Segment Start: Given records

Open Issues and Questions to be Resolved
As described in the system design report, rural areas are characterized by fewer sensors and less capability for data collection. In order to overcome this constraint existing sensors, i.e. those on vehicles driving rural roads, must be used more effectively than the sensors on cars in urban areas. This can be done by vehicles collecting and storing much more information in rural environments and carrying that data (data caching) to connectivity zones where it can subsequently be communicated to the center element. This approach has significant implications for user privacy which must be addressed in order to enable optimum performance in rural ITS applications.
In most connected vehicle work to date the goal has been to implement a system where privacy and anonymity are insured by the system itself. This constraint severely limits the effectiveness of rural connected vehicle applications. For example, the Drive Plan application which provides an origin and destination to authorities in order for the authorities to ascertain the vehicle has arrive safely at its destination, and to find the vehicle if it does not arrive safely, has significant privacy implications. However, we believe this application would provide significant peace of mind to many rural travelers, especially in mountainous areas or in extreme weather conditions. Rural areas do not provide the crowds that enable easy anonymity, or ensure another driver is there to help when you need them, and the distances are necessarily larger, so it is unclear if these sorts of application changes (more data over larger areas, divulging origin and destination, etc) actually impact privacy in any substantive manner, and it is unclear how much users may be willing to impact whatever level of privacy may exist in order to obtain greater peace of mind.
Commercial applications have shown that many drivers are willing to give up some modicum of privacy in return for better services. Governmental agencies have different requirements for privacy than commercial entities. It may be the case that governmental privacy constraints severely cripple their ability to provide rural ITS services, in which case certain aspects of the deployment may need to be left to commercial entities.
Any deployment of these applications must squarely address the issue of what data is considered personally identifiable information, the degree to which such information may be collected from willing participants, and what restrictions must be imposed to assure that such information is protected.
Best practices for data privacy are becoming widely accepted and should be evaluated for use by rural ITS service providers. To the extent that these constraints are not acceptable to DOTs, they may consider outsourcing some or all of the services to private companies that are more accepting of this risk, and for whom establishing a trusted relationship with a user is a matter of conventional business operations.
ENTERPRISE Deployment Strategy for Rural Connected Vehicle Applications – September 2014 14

Segment End: Given records
Segment Start: Given records

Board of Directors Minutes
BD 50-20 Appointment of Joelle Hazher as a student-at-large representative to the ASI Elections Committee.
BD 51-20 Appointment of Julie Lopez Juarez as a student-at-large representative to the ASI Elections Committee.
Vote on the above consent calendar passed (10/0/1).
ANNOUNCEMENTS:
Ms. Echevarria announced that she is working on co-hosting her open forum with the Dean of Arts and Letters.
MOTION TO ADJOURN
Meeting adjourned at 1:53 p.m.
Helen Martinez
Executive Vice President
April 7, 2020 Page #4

Segment End: Given records

> [What to work on]:
Could you write out, exactly as they stand, only the lines above that begin at the line with "Vote on the" and stop after the line with "April 7, 2020 Page #4"?

> [Task answer]:
Vote on the above consent calendar passed (10/0/1).
ANNOUNCEMENTS:
Ms. Echevarria announced that she is working on co-hosting her open forum with the Dean of Arts and Letters.
MOTION TO ADJOURN
Meeting adjourned at 1:53 p.m.
Helen Martinez
Executive Vice President
April 7, 2020 Page #4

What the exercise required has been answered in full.